State v. Chonsea Jerome King, 2013AP1068-CR, District 4, 2/13/14; court of appeals decision (not recommended for publication); case activity
A police officer saw a car parked in a lot linked by “numerous [pieces of] intelligence” to illegal drug activity. It was 9:25 p.m. The officer watched it for about five minutes, but did not see anyone exit the vehicle or any activity outside the vehicle, though they did observe the interior lights in the car turn on and off “a couple [of] times.” (¶3). The “intelligence” about the parking lot and his observation of the occupants of the vehicle led the officer believed illegal drug activity might be afoot, so he pulled his patrol car behind the parked vehicle, put on his high-beam headlights, exited the patrol car wearing attire that clearly identified him as a police officer, and asked the defendant, who had stepped out of his vehicle, to sit back down inside his vehicle, which the defendant did. (¶4).

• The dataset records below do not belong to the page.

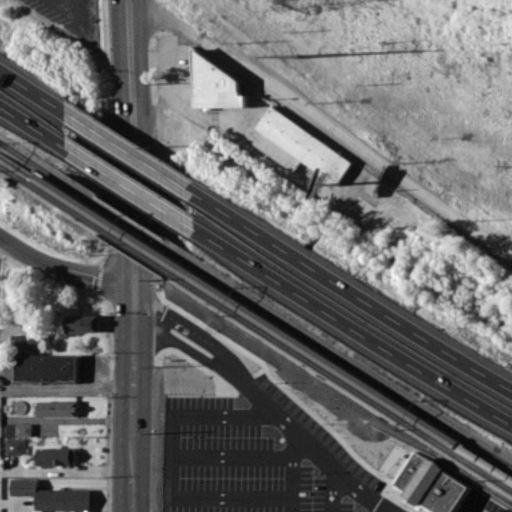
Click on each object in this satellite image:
power tower: (305, 2)
road: (59, 7)
parking lot: (64, 26)
power tower: (294, 55)
road: (130, 68)
building: (211, 84)
building: (215, 85)
road: (328, 128)
building: (293, 145)
building: (295, 146)
railway: (31, 175)
road: (254, 233)
road: (254, 268)
road: (61, 272)
road: (130, 272)
traffic signals: (130, 288)
railway: (255, 302)
railway: (255, 303)
road: (130, 312)
building: (79, 322)
railway: (255, 325)
railway: (255, 326)
road: (186, 329)
road: (143, 335)
traffic signals: (131, 336)
building: (24, 341)
road: (196, 355)
building: (45, 367)
road: (131, 381)
road: (65, 387)
road: (246, 390)
building: (57, 407)
road: (216, 410)
building: (19, 429)
building: (15, 446)
building: (56, 456)
road: (228, 456)
parking lot: (256, 457)
road: (292, 458)
road: (169, 461)
road: (320, 461)
road: (131, 469)
road: (287, 481)
building: (427, 483)
building: (429, 484)
road: (228, 494)
building: (53, 495)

The court of appeals holds this was a seizure under United States v. Mendenhall, 446 U.S. 544, 552 (1980), and rejects the state’s reliance on State v.[Charles E.] Young, 2006 WI 98, ¶67, 294 Wis. 2d 1, 717 N.W.2d 729, which said it is “unreasonable to expect an officer, traveling alone near midnight, in a problem area, to leave his squad car and approach a suspicious car full of people”:
¶15 In Young, the supreme court observed that although an officer’s use of a spotlight may constitute a show of authority, many courts have found it an insufficient show of authority to constitute a seizure. See id., ¶65 n.18. We assume, without deciding, that the State is correct that a seizure did not occur at the point where [Officer] Tilley pulled his patrol car behind King’s vehicle, turned on his high beams, and exited his car and approached King’s vehicle. We do not agree with the State, however, that a seizure did not occur when Tilley asked King to return to the inside of his vehicle. The question under Mendenhall is whether a reasonable person would have believed himself or herself free to leave. We conclude that under the totality of the circumstances in this case—a police vehicle parked in close proximity, bright lights illuminated, an approaching officer, and direction by that officer to return to the inside of the person’s vehicle—a reasonable person would not have believed that he or she was free to leave.
Having found King was seized, the court also concludes the officer lacked reasonable suspicion for the seizure:
¶19 Reasonable suspicion that criminal activity is afoot requires more than mere presence in a public place. See State v. Pugh, 2013 WI App 12, ¶12, 345 Wis. 2d 832, 826 N.W.2d 418. We have held that without more, an individual’s presence in a known drug-trafficking area, an officer’s observation of a brief meeting between the individual and another man on the street, and the officer’s experience that drug deals often occur in brief on-street meetings, did not create a reasonable suspicion to justify an investigatory stop. See State v. [Charles D.] Young, 212 Wis. 2d 417, 433, 569 N.W.2d 84 (Ct. App. 1997). In the present case, we have even fewer facts to suggest criminal activity was afoot. King’s car was observed parked for at least five minutes, at 9:25 p.m., in a parking lot known for drug activity. No interactions between the occupants of the vehicle and other individuals were observed, and there was no testimony that the location of the vehicle aside, King’s behavior was otherwise peculiar or suspicious. The fact that the interior light went on and off appears to add nothing to the analysis. Accordingly, considering the totality of the circumstances, we conclude that in this case Tilley’s observations prior to King’s seizure did not give rise to reasonable suspicion to initiate the seizure.